▸ WHAT YOU ARE ASKED TO DO
Your reply should restate the lines from the top of the entries through the line containing "Appeal No. 13-2022" word for word, with no pictures.

▸ DATA PROVIDED
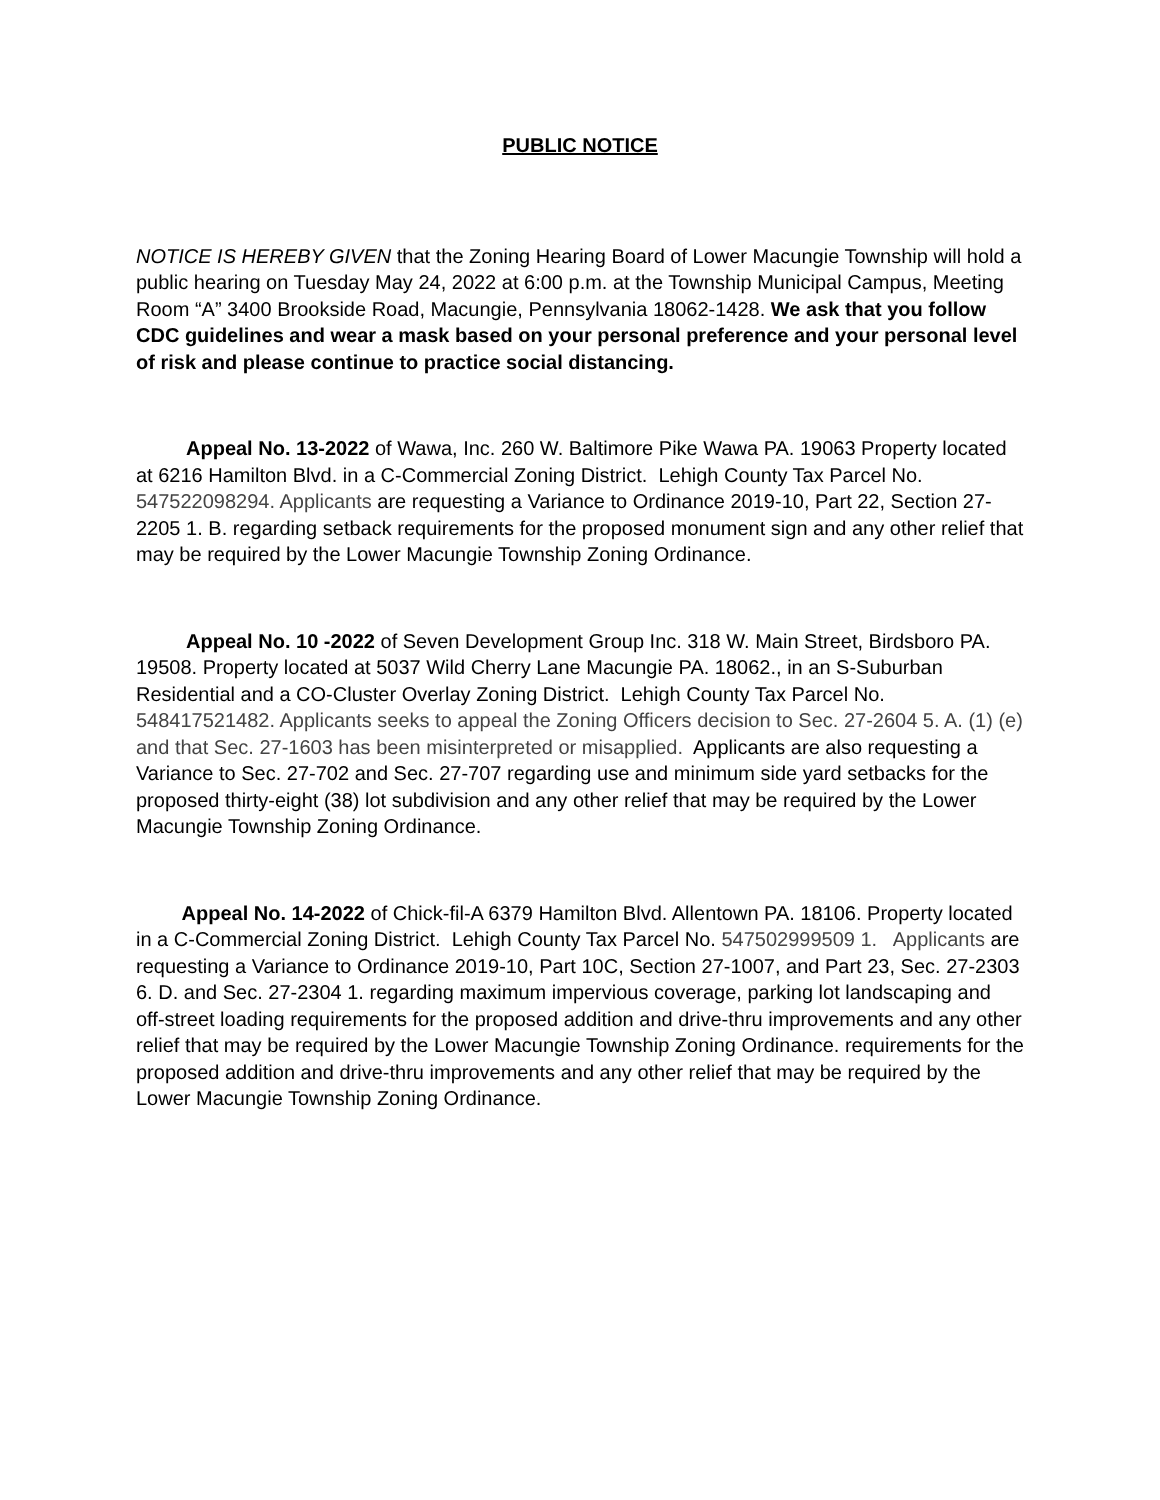PUBLIC NOTICE
NOTICE IS HEREBY GIVEN that the Zoning Hearing Board of Lower Macungie Township will hold a public hearing on Tuesday May 24, 2022 at 6:00 p.m. at the Township Municipal Campus, Meeting Room “A” 3400 Brookside Road, Macungie, Pennsylvania 18062-1428. We ask that you follow CDC guidelines and wear a mask based on your personal preference and your personal level of risk and please continue to practice social distancing.
   Appeal No. 13-2022 of Wawa, Inc. 260 W. Baltimore Pike Wawa PA. 19063 Property located at 6216 Hamilton Blvd. in a C-Commercial Zoning District. Lehigh County Tax Parcel No. 547522098294. Applicants are requesting a Variance to Ordinance 2019-10, Part 22, Section 27-2205 1. B. regarding setback requirements for the proposed monument sign and any other relief that may be required by the Lower Macungie Township Zoning Ordinance.
   Appeal No. 10 -2022 of Seven Development Group Inc. 318 W. Main Street, Birdsboro PA. 19508. Property located at 5037 Wild Cherry Lane Macungie PA. 18062., in an S-Suburban Residential and a CO-Cluster Overlay Zoning District. Lehigh County Tax Parcel No. 548417521482. Applicants seeks to appeal the Zoning Officers decision to Sec. 27-2604 5. A. (1) (e) and that Sec. 27-1603 has been misinterpreted or misapplied. Applicants are also requesting a Variance to Sec. 27-702 and Sec. 27-707 regarding use and minimum side yard setbacks for the proposed thirty-eight (38) lot subdivision and any other relief that may be required by the Lower Macungie Township Zoning Ordinance.
   Appeal No. 14-2022 of Chick-fil-A 6379 Hamilton Blvd. Allentown PA. 18106. Property located in a C-Commercial Zoning District. Lehigh County Tax Parcel No. 547502999509 1. Applicants are requesting a Variance to Ordinance 2019-10, Part 10C, Section 27-1007, and Part 23, Sec. 27-2303 6. D. and Sec. 27-2304 1. regarding maximum impervious coverage, parking lot landscaping and off-street loading requirements for the proposed addition and drive-thru improvements and any other relief that may be required by the Lower Macungie Township Zoning Ordinance. requirements for the proposed addition and drive-thru improvements and any other relief that may be required by the Lower Macungie Township Zoning Ordinance.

▸ OUTPUT BELOW
PUBLIC NOTICE
NOTICE IS HEREBY GIVEN that the Zoning Hearing Board of Lower Macungie Township will hold a public hearing on Tuesday May 24, 2022 at 6:00 p.m. at the Township Municipal Campus, Meeting Room “A” 3400 Brookside Road, Macungie, Pennsylvania 18062-1428. We ask that you follow CDC guidelines and wear a mask based on your personal preference and your personal level of risk and please continue to practice social distancing.
   Appeal No. 13-2022 of Wawa, Inc. 260 W. Baltimore Pike Wawa PA. 19063 Property located at 6216 Hamilton Blvd. in a C-Commercial Zoning District. Lehigh County Tax Parcel No. 547522098294. Applicants are requesting a Variance to Ordinance 2019-10, Part 22, Section 27-2205 1. B. regarding setback requirements for the proposed monument sign and any other relief that may be required by the Lower Macungie Township Zoning Ordinance.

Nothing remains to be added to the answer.